The United States Navy practiced penetrating these bastions; one such attempt resulted in the 20 March 1993 collision between USS Grayling (SSN-646) and K-407 Novomoskovsk, a Delfin-class ballistic missile submarine. The collision was inadvertent and potentially catastrophic, but did demonstrate that US attack submarines were able to get rather near their intended prey.
There are indications that the Chinese PLAN is adopting the concept as well, fortifying the Bohai Sea for use by its growing number of ballistic missile submarines.[1] Additionally, China has built a large submarine base on Hainan Island, giving speculation that China might be using the South China Sea as naval bastion.[2] Parts of the South China Sea are deep enough for nuclear submarines to operate.[3]
Chinese naval bastions are far more crowded than Soviet ones. There is a lot of commercial traffic in the South China, East China, and Yellow Sea (by contrast, the Soviet bastion of Sea of Okhotsk and the Kara Sea were isolated).[4] This makes it easier for the Chinese to hide their submarines in these waters. It also makes it easier for enemy submarines to infiltrate into these waters and potentially attack Chinese submarines.[5]
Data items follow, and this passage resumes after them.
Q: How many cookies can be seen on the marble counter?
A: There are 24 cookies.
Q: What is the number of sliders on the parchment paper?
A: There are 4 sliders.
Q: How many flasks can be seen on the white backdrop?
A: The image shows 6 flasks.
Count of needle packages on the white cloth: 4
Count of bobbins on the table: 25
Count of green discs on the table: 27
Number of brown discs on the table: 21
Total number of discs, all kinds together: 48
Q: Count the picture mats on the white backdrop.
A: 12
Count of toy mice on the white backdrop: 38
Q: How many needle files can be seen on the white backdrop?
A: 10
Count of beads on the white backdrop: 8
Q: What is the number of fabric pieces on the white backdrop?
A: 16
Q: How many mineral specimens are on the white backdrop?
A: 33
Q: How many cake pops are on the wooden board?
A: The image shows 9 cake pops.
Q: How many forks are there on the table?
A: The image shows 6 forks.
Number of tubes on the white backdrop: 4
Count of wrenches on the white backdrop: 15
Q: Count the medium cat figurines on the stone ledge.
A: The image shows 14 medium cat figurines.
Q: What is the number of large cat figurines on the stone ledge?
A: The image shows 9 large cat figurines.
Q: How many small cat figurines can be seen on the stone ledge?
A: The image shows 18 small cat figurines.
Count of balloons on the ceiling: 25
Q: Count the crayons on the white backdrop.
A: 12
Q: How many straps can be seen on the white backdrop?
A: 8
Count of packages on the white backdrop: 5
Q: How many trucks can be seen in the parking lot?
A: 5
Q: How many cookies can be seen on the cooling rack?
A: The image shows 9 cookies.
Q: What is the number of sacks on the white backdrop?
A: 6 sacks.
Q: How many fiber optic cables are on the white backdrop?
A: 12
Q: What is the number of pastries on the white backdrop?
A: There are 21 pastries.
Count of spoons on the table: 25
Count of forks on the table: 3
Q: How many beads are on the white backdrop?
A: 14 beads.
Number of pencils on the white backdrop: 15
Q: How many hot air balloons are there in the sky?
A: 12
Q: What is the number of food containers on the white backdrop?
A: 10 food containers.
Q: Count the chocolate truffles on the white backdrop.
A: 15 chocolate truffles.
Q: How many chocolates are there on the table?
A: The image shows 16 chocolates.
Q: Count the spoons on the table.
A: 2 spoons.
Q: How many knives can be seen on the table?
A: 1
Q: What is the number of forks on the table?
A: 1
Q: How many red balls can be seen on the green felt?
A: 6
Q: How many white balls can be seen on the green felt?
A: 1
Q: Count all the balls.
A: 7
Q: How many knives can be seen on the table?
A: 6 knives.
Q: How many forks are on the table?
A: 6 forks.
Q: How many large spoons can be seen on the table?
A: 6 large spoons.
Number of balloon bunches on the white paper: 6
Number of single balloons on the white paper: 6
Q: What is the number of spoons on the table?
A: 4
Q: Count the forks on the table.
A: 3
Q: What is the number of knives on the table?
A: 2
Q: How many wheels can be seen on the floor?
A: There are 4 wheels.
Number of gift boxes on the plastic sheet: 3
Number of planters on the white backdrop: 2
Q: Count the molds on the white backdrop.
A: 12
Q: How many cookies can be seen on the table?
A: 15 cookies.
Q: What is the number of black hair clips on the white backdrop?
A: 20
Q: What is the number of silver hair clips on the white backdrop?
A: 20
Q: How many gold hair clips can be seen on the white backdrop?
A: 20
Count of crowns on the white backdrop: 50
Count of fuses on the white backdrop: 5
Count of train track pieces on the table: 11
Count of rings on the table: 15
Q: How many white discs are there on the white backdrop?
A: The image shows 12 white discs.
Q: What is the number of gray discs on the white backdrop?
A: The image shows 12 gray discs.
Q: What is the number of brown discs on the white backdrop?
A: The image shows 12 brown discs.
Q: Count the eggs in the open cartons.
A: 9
One implication of the bastion strategy is that Chinese SSBNs will not be able to strike the mainland United States, given the limited range of JL-2 and given that the range of JL-3 remains uncertain. [6]
The United States has radars monitoring these areas. There are two AN/TPY-2 radars deployed in Japan, one in South Korea and there is PAVE PAWS in Taiwan. Taiwan denies sharing the data with the US, but the Chinese believe that the two countries do share information.[7] The US has also deployed the P8-A Poseidon maritime patrol aircraft to Okinawa, Japan, the Philippines, and Singapore, and might do so in Malaysia as well.[8]
In the sense that a bastion is set up to protect the naval forces themselves rather than a land feature (e.g. the Panama Canal), the United States Navy has never made significant use of the bastion concept.